Машина нехотя отчалила от тротуара и, помаргивая левым указателем поворотов, никак не решалась рвануться в ревущий поток. Наконец её словно стегнули, она вертанула за собой белым парным хвостом выхлопа и, вклинившись в общую массу движения, унеслась вверх по улице.
«И что дальше? — спросила себя Люба, чувствуя, как начинает резать глаза то ли обида, то ли жалость к себе. — Ну вот, не хватает ещё разреветься посреди улицы. Стоп, стоп, стоп! О чём слёзы? Никто не умер. Кроме Сокольникова.

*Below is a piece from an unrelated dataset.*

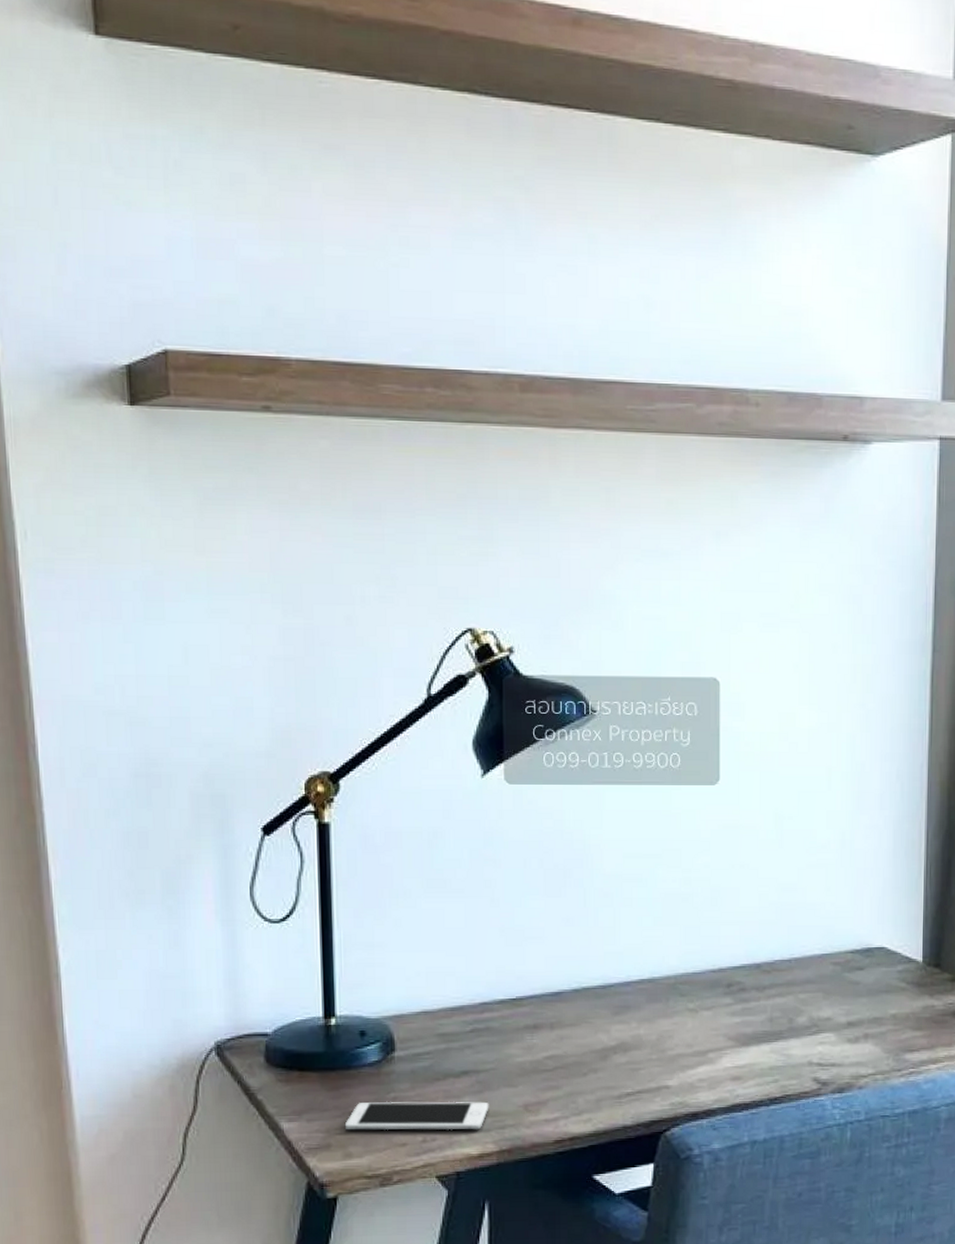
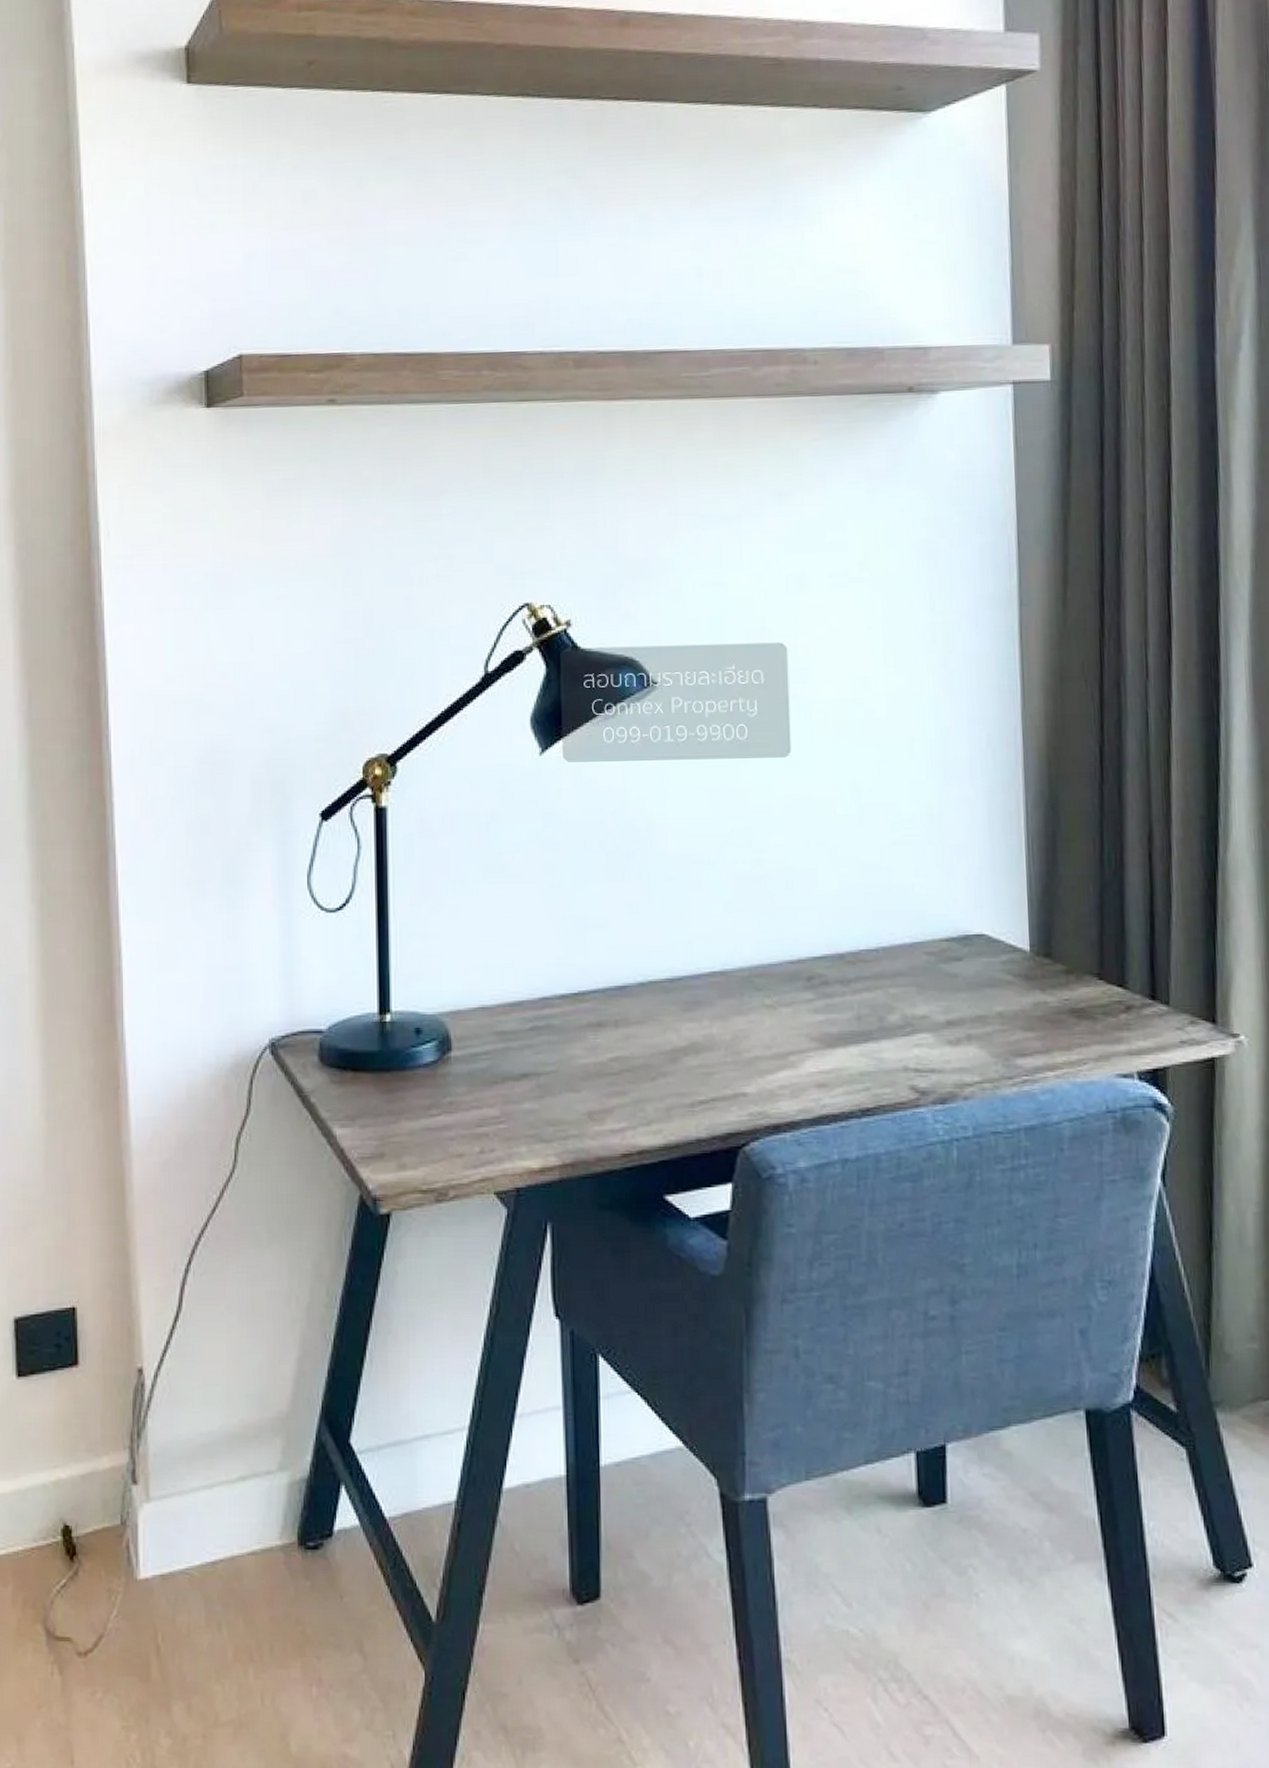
cell phone: present [345,1101,489,1131] -> none [400,1106,551,1141]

А он — умер насовсем. И где же его «кучи», сколько их было? И сколько денег считается «кучей» — тысяча или сто тысяч? — улыбнулась, вспомнив мультик, где попугай и мартышка решали такой же вопрос: три ореха — это куча или не куча? А четыре?.. Куч нет, а я дура, что полезла в этот номер и отдала за него последние. Это Сафроныч платил такие деньги за номера. С одной зарплаты? Ничего ты, дурёха, не знала. Маман, и та была в курсе, если просит прислать. Теперь мне надо просить у неё или ехать к ней на скандалы… Или возвращаться в парикмахерскую у рынка, сшибать трояки и проситься к Дусе на квартиру?»

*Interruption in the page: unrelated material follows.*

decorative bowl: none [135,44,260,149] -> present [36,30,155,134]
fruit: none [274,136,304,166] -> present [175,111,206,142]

Люба шла по улице в том направлении, куда поток унёс машину Ускова, шла не в ритме «заведённых» какими-то надобностями людей, а сама по себе и, не увёртываясь от встречных плеч и обгоняющих её сумок, задевающих и подталкивающих её. В этой необоримой сумятице ей сейчас ни до кого не было дела, потому что она не знала главного: что делать с собой. Но, думая тоскливо и неопределённо о своём, она каким-то недреманным краем сознания всё-таки улавливала, что и до неё здесь никому не было дела. Мужскую часть населения несло мимо, и она лишь скользила по Любе глазами, не зацепляясь за неё и, видимо, даже не выделяя из движущейся массы. И это не то чтобы обижало — обида не осознавалась, — а добавляло растерянной отчуждённости от улицы, её настёганного ритма.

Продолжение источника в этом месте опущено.